Laboratory of Biorheology and Medical Ultrasonics, University of Montreal Hospital Research Center (CRCHUM), Montreal, QC, Canada H2L 2W5.
J Biomech. 2010 May 28;43(8):1488-93. doi: 10.1016/j.jbiomech.2010.01.045. Epub 2010 Feb 19.
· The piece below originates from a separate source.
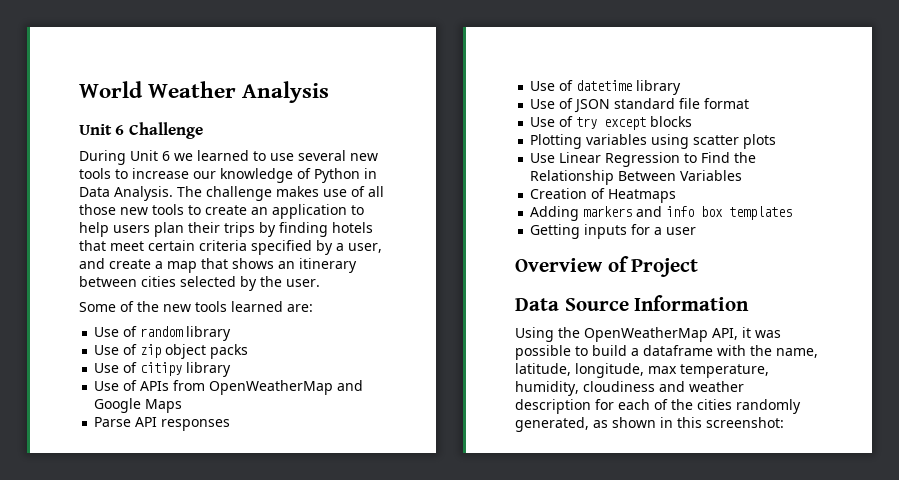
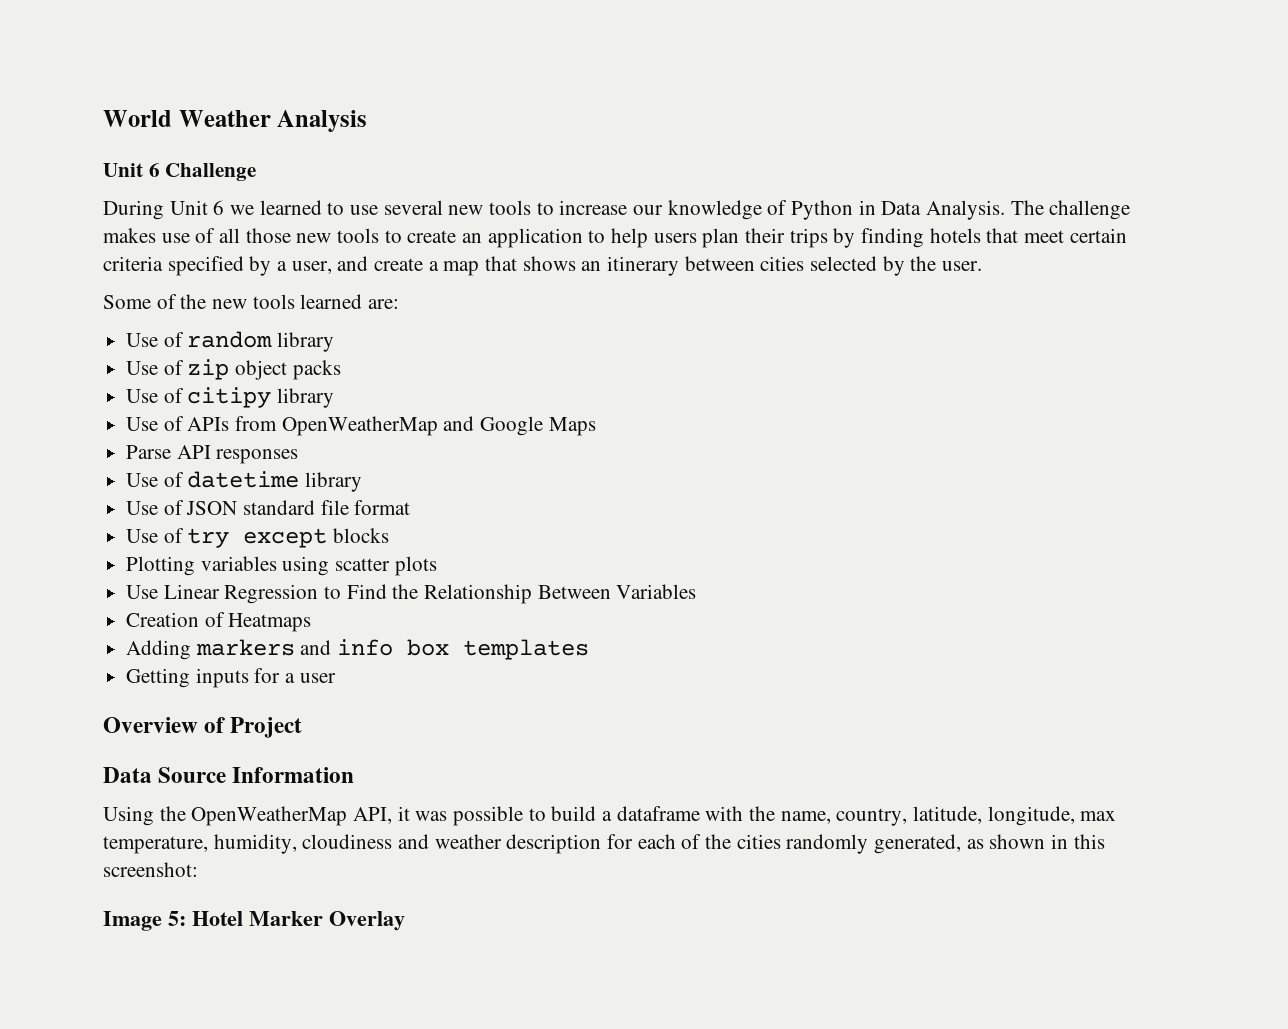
(818, 353) none -> [836,808,908,826] country,
(784, 422) none -> [103,911,405,931] // Image 5: Hotel Marker Overlay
In the context of ultrasound dynamic elastography imaging and characterization of venous thrombosis, we propose a method to induce mechanical resonance of confined soft heterogeneities embedded in homogenous media. Resonances are produced by the interaction of horizontally polarized shear (SH) waves with the mechanical heterogeneity. Due to such resonance phenomenon, which amplifies displacements up to 10 times compared to non-resonant condition, displacement images of the underlying structures are greatly contrasted allowing direct segmentation of the heterogeneity and a more precise measurement of displacements since the signal-to-noise ratio is enhanced. Coupled to an analytical model of wave scattering, the feasibility of shear wave induced resonance (SWIR) elastography to characterize the viscoelasticity of a mimicked venous thrombosis is demonstrated (with a maximum variability of 3% and 11% for elasticity and viscosity, respectively). More generally, the proposed method has the potential to characterize the viscoelastic properties of a variety of soft biological and industrial materials.
在超声动态弹性成像和静脉血栓的特征描述中,我们提出了一种在均匀介质中诱发受限软异质体产生机械共振的方法。共振是由水平偏振剪切(SH)波与机械异质性的相互作用产生的。由于这种共振现象会将位移放大到非共振状态下的 10 倍,因此基础结构的位移图像对比度大大增强,从而可以直接对异质体进行分割,并由于增强了信噪比,因此可以更精确地测量位移。结合波散射的分析模型,验证了剪切波诱发共振(SWIR)弹性成像来描述模拟静脉血栓的粘弹性的可行性(弹性和粘性的最大可变性分别为 3%和 11%)。更一般地说,所提出的方法有可能对各种软生物和工业材料的粘弹性特性进行表征。